When you find the word "projects" in a line of the entries, please copy the whole line.

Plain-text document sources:
§ §

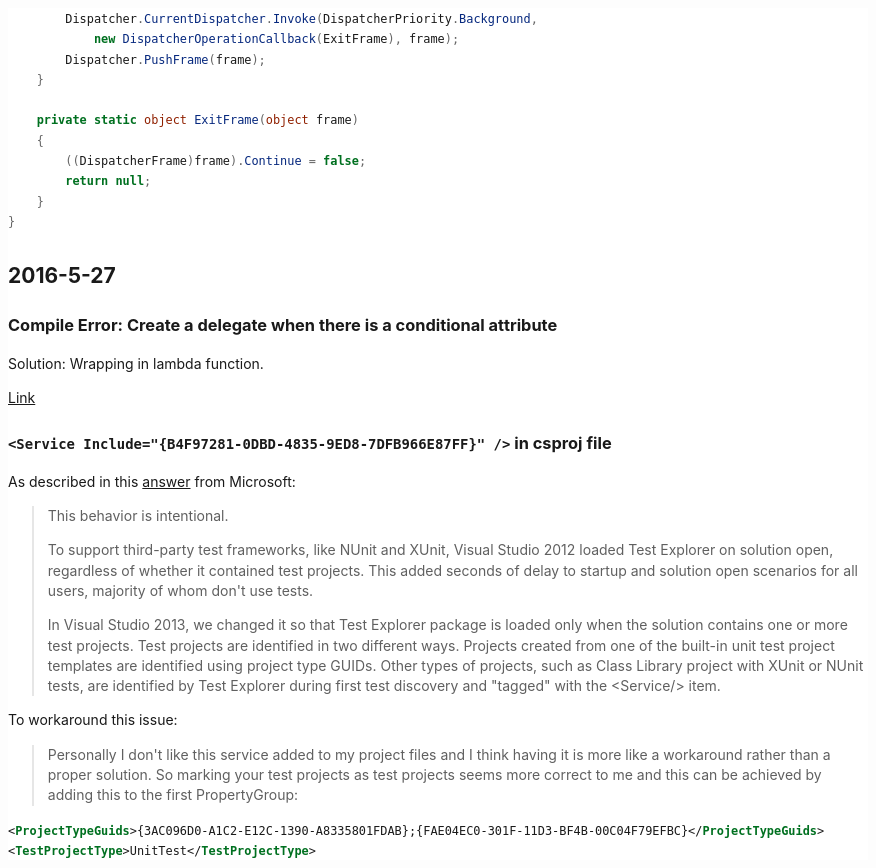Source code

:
 ```cs
        Dispatcher.CurrentDispatcher.Invoke(DispatcherPriority.Background,
            new DispatcherOperationCallback(ExitFrame), frame);
        Dispatcher.PushFrame(frame);
    }

    private static object ExitFrame(object frame)
    {
        ((DispatcherFrame)frame).Continue = false;
        return null;
    }
}
```

## 2016-5-27

### Compile Error: Create a delegate when there is a conditional attribute

Solution: Wrapping in lambda function.

[Link](http://stackoverflow.com/questions/20638873/create-a-delegate-when-there-is-a-conditional-attribute)

### `<Service Include="{B4F97281-0DBD-4835-9ED8-7DFB966E87FF}" />` in csproj file

As described in this [answer](https://connect.microsoft.com/VisualStudio/feedback/details/800245/vs2013rc-adds-to-vs2012-c-project-section-itemgroup) from Microsoft:

> This behavior is intentional.
>
> To support third-party test frameworks, like NUnit and XUnit, Visual Studio 2012 loaded Test
> Explorer on solution open, regardless of whether it contained test projects. This added seconds of
> delay to startup and solution open scenarios for all users, majority of whom don't use tests.
>
> In Visual Studio 2013, we changed it so that Test Explorer package is loaded only when the solution
> contains one or more test projects. Test projects are identified in two different ways. Projects
> created from one of the built-in unit test project templates are identified using project type
> GUIDs. Other types of projects, such as Class Library project with XUnit or NUnit tests, are
> identified by Test Explorer during first test discovery and "tagged" with the \<Service/\> item.

To workaround this issue: 

> Personally I don't like this service added to my project files and I think having it is more like a
> workaround rather than a proper solution. So marking your test projects as test projects seems more
> correct to me and this can be achieved by adding this to the first PropertyGroup:

```xml
<ProjectTypeGuids>{3AC096D0-A1C2-E12C-1390-A8335801FDAB};{FAE04EC0-301F-11D3-BF4B-00C04F79EFBC}</ProjectTypeGuids>
<TestProjectType>UnitTest</TestProjectType>
```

§ §

__WRITTEN RESPONSE__:
> Explorer on solution open, regardless of whether it contained test projects. This added seconds of
> contains one or more test projects. Test projects are identified in two different ways. Projects
> GUIDs. Other types of projects, such as Class Library project with XUnit or NUnit tests, are
> workaround rather than a proper solution. So marking your test projects as test projects seems more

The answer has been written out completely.